С тех пор мы ни словом не обмолвились об этом. Но этого жеста, который спас нам жизнь, я никогда не мог простить себе. Есть, казалось бы, незначительные поступки, которыми непоправимо коверкаешь всю свою жизнь. На следующее утро мы выехали в Базель. Мы попрощались в квартире. Отец не провожал нас до машины, которая ждала у подъезда, но, когда я посмотрел в заднее стекло, он стоял в дверях.
Вот это, Виолат, и есть тот инцидент, который, если хотите, определил всю мою судьбу. Отец стоял в дверях нашего дома, к пиджаку его был приколот Железный крест первой степени, полученный во время первой мировой войны. Еврей, награжденный своим кайзером и полководцем за смелость в бою, теперь разведенный со своей женой, потому что она была немка, и приговоренный к смерти, потому что он был еврей. Отец был человек, которому претили всякие внешние эффекты, и если он вышел в то утро и встал в дверях, то только для того, чтобы вооружить нас, уезжавших на свободу, всем самым сокровенным, самым нерушимым, что он имел: своей гордостью, своим бесстрашием и своей иронией.
— И что же было дальше? — резко спросил Виолат.
— Майданек.
— А мать?
— Умерла в сорок четвертом, в Цюрихе.
Виолат помолчал, потом спросил нерешительно:
— Почему вы вернулись в Германию, Грёневольд?
— Семья моего отца жила в Германии еще в средние века, гораздо раньше, чем семья моей матери, которая пришла только с гугенотами, из Франции, — сказал Грёневольд. — Кроме того, не забывайте: я вырос в Берлине. И потом: я хотел понять.
— И поняли?
— Многое понял. И все же еще недостаточно.
— Вы действительно думаете, что это «окончательное решение еврейского вопроса» вообще можно понять?

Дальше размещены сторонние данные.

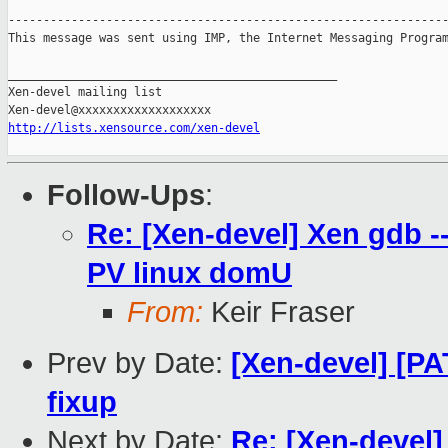
---------------------------------------------------------------
This message was sent using IMP, the Internet Messaging Program
_______________________________________________

Xen-devel mailing list

http://lists.xensource.com/xen-devel
Follow-Ups
:
Re: [Xen-devel] Xen gdb -
PV linux domU
From:
Keir Fraser
Prev by Date:
[Xen-devel] [P
fixup
Next by Date:
Re: [Xen-devel]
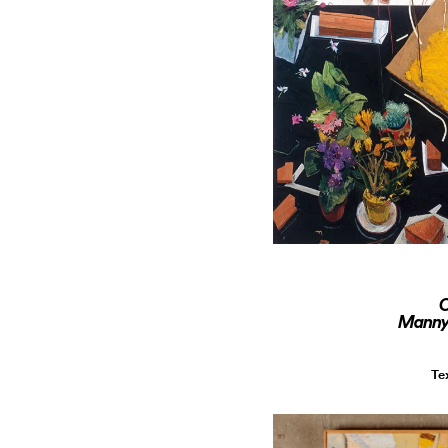
O
Manny 
Te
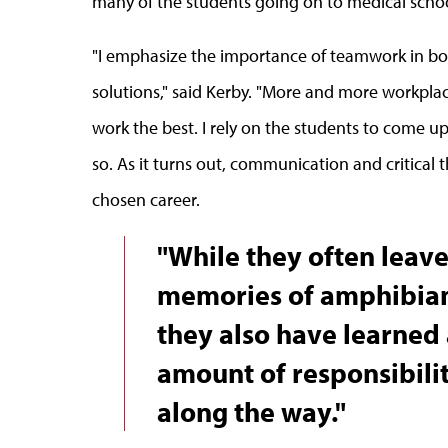
many of the students going on to medical school
"I emphasize the importance of teamwork in bo
solutions," said Kerby. "More and more workplac
work the best. I rely on the students to come up
so. As it turns out, communication and critical 
chosen career.
"While they often leav
memories of amphibians
they also have learned 
amount of responsibili
along the way."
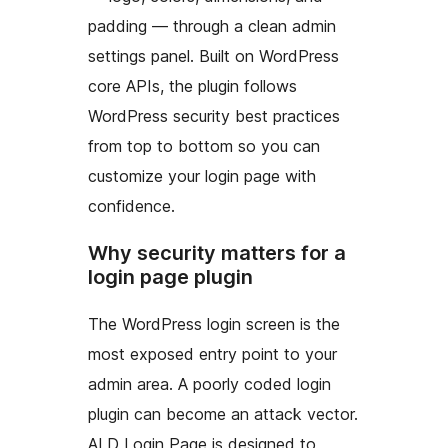
padding — through a clean admin
settings panel. Built on WordPress
core APIs, the plugin follows
WordPress security best practices
from top to bottom so you can
customize your login page with
confidence.
Why security matters for a
login page plugin
The WordPress login screen is the
most exposed entry point to your
admin area. A poorly coded login
plugin can become an attack vector.
ALD Login Page is designed to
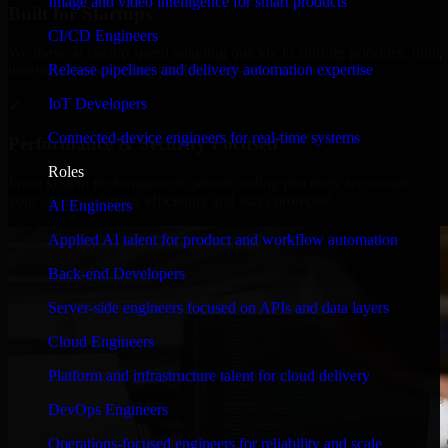
Image and video intelligence for smart products
Built for Startups
CI/CD Engineers
We move at startup speed adapting quickly to shifting priorities, tight
Release pipelines and delivery automation expertise
timelines, and evolving product goals.
IoT Developers
✓
Connected-device engineers for real-time systems
Performance & Security Focused
Roles
From system performance to secure coding practices, we ensure
your application runs efficiently and stays protected.
AI Engineers
Applied AI talent for product and workflow automation
Back-end Developers
Server-side engineers focused on APIs and data layers
Cloud Engineers
Platform and infrastructure talent for cloud delivery
DevOps Engineers
Operations-focused engineers for reliability and scale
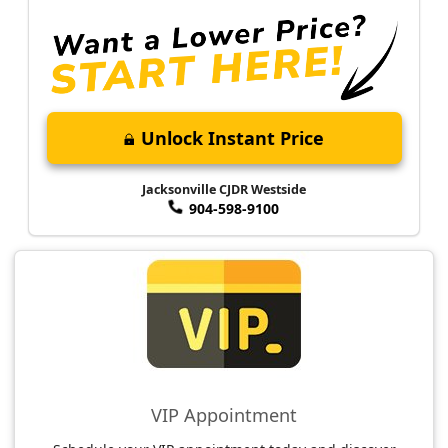
Unlock Instant Price
Jacksonville CJDR Westside
904-598-9100
VIP Appointment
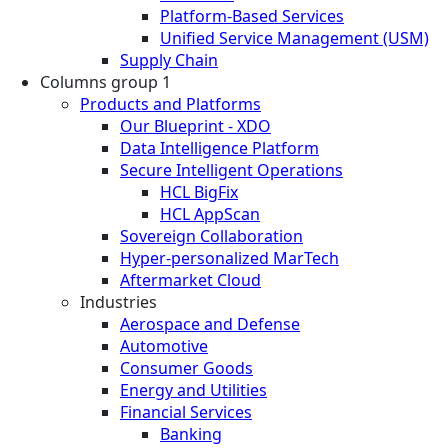
Platform-Based Services
Unified Service Management (USM)
Supply Chain
Columns group 1
Products and Platforms
Our Blueprint - XDO
Data Intelligence Platform
Secure Intelligent Operations
HCL BigFix
HCL AppScan
Sovereign Collaboration
Hyper-personalized MarTech
Aftermarket Cloud
Industries
Aerospace and Defense
Automotive
Consumer Goods
Energy and Utilities
Financial Services
Banking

— Вспомните о процессе Эйхмана, — сказал Криспенховен. — Ведь, несмотря на все усилия, он оказался абсолютно безрезультатным: такие процессы могут добиться видимого торжества справедливости, но они отнюдь не способствуют подлинному очищению души.
— Конечно, нацизм — это не буйство нескольких сумасшедших преступников! И не инфекционная болезнь, которая вдруг охватила Германию. Это был целый комплекс хронических болезней.
— Каких? — спросил Криспенховен.
— На этот вопрос один человек, к тому же еврей, не может ответить. Так же, как и немец. Ответ, если он вообще существует, может быть найден только в разговоре между евреями и немцами. Мне кажется, что именно ради такого разговора я и вернулся!